### Supplied records
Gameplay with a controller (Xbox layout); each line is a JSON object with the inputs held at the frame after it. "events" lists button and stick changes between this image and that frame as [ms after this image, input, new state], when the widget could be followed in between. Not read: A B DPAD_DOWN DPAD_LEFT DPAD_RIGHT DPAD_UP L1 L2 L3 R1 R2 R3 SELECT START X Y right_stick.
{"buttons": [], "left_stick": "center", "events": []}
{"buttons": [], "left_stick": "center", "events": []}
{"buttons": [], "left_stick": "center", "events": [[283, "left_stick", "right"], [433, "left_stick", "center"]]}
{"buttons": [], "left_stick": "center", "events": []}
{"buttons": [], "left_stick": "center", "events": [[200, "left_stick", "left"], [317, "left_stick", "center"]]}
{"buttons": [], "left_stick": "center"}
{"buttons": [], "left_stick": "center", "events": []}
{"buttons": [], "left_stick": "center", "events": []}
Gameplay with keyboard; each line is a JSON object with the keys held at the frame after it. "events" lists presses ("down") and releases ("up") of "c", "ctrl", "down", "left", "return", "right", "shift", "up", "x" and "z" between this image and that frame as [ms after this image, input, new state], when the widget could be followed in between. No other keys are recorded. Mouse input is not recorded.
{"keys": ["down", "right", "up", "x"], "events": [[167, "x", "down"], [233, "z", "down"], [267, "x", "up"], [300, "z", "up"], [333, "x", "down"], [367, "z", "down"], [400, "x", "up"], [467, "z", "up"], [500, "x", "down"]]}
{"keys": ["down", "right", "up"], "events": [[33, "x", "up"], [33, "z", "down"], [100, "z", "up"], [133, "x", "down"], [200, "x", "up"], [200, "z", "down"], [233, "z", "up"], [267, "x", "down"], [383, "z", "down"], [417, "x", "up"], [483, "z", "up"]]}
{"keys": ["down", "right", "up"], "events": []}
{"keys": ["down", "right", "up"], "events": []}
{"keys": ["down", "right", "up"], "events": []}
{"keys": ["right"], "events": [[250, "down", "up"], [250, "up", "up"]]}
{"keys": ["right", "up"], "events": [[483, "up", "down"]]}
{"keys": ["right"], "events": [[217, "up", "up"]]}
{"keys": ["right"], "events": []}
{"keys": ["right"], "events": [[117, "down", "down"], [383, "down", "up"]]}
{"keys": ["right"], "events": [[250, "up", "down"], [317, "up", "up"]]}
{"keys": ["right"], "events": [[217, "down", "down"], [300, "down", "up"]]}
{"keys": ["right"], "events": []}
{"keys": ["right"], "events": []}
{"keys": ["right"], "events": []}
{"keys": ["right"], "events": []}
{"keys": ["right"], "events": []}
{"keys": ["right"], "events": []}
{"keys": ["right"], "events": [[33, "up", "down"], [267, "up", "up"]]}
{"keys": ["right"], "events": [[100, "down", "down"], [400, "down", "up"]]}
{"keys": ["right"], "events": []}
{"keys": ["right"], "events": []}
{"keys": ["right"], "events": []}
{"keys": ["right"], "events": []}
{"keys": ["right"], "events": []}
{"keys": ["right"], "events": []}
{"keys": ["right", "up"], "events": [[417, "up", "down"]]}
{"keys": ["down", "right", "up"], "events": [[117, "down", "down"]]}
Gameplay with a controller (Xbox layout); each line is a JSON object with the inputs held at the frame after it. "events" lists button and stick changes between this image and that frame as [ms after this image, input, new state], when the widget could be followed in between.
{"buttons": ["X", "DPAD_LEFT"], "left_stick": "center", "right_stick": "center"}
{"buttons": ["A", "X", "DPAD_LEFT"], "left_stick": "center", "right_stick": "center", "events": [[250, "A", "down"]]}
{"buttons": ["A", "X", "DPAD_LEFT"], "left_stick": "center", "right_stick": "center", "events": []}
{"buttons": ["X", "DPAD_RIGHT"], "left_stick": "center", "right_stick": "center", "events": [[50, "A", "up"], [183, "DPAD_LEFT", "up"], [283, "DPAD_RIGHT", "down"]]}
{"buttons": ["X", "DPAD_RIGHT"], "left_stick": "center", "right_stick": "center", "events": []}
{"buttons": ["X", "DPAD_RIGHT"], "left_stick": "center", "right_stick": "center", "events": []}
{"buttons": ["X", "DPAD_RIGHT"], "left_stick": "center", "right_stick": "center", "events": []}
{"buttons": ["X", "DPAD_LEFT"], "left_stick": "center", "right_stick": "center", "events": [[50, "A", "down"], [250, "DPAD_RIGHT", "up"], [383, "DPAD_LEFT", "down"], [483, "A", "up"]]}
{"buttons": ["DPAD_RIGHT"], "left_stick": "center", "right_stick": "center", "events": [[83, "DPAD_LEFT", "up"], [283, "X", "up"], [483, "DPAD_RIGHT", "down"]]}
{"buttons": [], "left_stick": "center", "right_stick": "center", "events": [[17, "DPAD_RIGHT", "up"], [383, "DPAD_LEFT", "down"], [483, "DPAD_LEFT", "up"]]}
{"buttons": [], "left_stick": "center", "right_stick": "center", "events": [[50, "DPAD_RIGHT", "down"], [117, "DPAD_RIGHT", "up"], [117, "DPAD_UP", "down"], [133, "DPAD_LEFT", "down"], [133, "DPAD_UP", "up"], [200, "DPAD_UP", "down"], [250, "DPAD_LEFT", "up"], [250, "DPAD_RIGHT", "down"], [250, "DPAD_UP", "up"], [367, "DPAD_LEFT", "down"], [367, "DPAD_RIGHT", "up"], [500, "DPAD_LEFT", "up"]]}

### Task instructions
If a line of the material contains the word "changes", pick it out and copy it.

### Solution to the problem
Gameplay with a controller (Xbox layout); each line is a JSON object with the inputs held at the frame after it. "events" lists button and stick changes between this image and that frame as [ms after this image, input, new state], when the widget could be followed in between. Not read: A B DPAD_DOWN DPAD_LEFT DPAD_RIGHT DPAD_UP L1 L2 L3 R1 R2 R3 SELECT START X Y right_stick.
Gameplay with a controller (Xbox layout); each line is a JSON object with the inputs held at the frame after it. "events" lists button and stick changes between this image and that frame as [ms after this image, input, new state], when the widget could be followed in between.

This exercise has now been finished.